Historically, gender inequalities are pervasive among leaders in higher education leadership and their decision-making process, and the emergence of the Gig Academy has exacerbated gender inequalities. However, many campuses have existing efforts or offices (e.g., ADVANCE, DEI offices) working on changing the campus cultures and support equity over the long term.

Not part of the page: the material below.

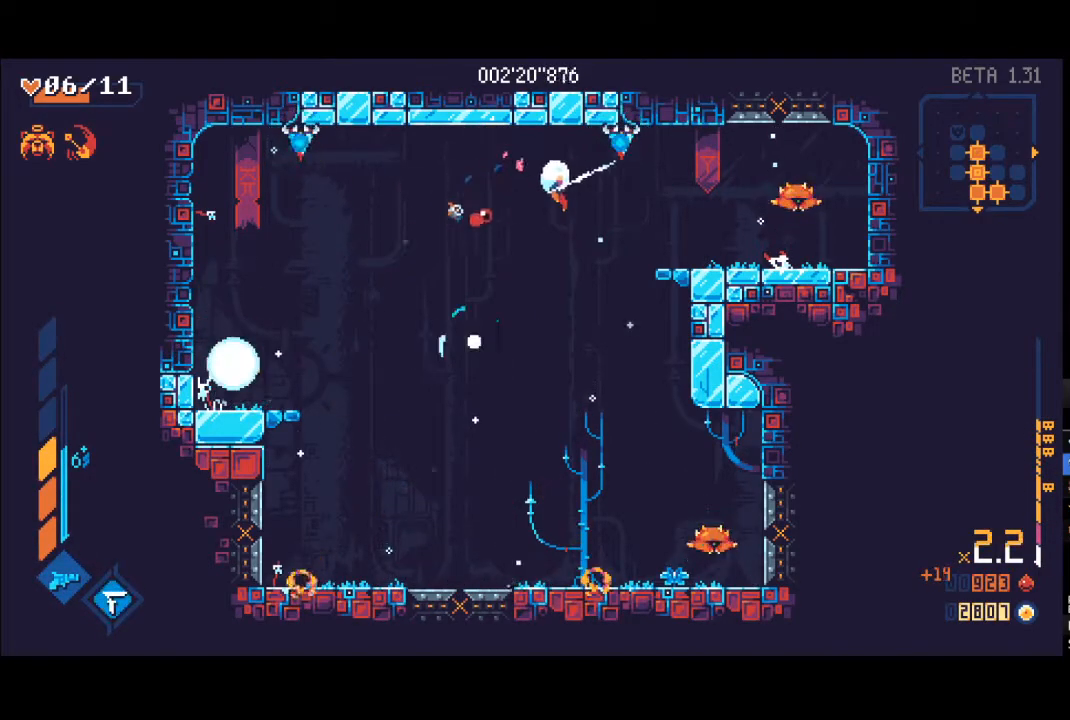
{"buttons": [], "left_stick": "down-left", "right_stick": "center", "events": [[117, "Y", "down"], [283, "Y", "up"], [467, "left_stick", "down-left"]]}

Leaders who are focused on addressing gender equity would benefit from working strategically to address the emerging gender inequalities of the COVID-19 pandemic observed during 2020. Many campuses may need more mechanisms for bringing faculty and administrators together around decision-making and leadership, particularly for non-tenure-track faculty that are often excluded from governance. While there is evidence from the first 9 months of the COVID-19 pandemic of worsening gender inequalities, there are also existing strategies available for reversing these trends.